_Information_
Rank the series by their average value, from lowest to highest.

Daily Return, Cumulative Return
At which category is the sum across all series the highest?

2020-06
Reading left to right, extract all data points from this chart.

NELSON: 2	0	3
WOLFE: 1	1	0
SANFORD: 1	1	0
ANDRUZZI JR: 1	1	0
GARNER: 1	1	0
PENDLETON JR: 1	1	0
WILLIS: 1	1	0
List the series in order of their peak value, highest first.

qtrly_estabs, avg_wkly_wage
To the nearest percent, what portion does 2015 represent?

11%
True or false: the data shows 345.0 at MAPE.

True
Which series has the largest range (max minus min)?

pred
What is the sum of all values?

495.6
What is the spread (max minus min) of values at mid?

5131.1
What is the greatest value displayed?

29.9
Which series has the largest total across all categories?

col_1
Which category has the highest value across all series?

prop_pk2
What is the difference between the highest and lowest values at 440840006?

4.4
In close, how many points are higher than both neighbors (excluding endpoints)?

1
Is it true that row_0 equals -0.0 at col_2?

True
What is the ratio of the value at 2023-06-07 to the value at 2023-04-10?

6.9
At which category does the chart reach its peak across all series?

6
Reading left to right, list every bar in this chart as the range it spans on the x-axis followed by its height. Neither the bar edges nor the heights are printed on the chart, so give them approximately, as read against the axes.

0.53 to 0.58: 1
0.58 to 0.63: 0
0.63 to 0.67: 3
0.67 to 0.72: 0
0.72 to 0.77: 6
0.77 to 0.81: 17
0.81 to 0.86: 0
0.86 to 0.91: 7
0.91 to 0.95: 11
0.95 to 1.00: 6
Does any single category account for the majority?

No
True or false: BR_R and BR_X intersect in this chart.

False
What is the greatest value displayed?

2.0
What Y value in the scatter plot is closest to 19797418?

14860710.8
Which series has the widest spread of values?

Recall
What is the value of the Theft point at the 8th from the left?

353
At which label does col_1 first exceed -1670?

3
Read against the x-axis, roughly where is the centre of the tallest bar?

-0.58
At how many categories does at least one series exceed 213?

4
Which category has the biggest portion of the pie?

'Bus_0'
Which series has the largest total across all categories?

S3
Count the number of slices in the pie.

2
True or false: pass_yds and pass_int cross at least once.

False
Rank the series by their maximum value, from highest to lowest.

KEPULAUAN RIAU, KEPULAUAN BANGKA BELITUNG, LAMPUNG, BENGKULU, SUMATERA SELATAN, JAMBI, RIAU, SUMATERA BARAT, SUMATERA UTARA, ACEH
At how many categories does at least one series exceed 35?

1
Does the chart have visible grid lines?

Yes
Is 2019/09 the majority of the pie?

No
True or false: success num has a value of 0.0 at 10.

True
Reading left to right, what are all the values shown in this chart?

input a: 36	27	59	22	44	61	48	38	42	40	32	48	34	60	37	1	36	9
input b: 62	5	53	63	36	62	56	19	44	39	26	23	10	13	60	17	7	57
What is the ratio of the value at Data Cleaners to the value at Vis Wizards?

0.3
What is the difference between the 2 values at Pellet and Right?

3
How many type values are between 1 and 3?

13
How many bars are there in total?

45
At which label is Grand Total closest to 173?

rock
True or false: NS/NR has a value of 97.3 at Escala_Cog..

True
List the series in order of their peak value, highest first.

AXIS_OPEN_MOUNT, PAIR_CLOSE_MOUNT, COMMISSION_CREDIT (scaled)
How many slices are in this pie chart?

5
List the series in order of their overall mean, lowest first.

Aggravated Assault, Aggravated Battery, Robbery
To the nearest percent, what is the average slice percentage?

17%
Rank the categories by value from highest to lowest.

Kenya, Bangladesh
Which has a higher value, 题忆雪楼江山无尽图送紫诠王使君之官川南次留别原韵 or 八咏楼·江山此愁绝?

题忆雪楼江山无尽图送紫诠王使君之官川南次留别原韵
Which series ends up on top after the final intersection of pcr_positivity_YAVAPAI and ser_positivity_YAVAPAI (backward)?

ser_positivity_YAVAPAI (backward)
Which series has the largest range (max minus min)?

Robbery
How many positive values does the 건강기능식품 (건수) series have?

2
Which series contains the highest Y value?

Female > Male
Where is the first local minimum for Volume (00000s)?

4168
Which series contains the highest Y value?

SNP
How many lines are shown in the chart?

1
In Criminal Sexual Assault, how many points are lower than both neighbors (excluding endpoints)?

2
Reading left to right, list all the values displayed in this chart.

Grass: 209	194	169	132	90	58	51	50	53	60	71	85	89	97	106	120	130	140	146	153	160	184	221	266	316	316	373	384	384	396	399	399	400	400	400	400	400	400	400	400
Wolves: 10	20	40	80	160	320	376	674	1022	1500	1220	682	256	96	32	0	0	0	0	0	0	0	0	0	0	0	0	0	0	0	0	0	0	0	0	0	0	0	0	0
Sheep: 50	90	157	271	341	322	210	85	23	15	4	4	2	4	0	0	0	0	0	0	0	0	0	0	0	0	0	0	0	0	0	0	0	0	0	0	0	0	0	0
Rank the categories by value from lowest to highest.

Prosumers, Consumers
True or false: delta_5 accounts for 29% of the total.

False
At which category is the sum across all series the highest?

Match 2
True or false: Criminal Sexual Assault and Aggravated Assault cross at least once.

_Exercise description_
Lay out the stretch of the records from the line containing "qtrly_estabs, avg_wkly_wage" through the line containing "Is it true that row_0 equals -0.0 at col_2?" as a JSON list of strings, one string per line, leaving out blank lines.

_Answer to this task_
[
  "qtrly_estabs, avg_wkly_wage",
  "To the nearest percent, what portion does 2015 represent?",
  "11%",
  "True or false: the data shows 345.0 at MAPE.",
  "True",
  "Which series has the largest range (max minus min)?",
  "pred",
  "What is the sum of all values?",
  "495.6",
  "What is the spread (max minus min) of values at mid?",
  "5131.1",
  "What is the greatest value displayed?",
  "29.9",
  "Which series has the largest total across all categories?",
  "col_1",
  "Which category has the highest value across all series?",
  "prop_pk2",
  "What is the difference between the highest and lowest values at 440840006?",
  "4.4",
  "In close, how many points are higher than both neighbors (excluding endpoints)?",
  "1",
  "Is it true that row_0 equals -0.0 at col_2?"
]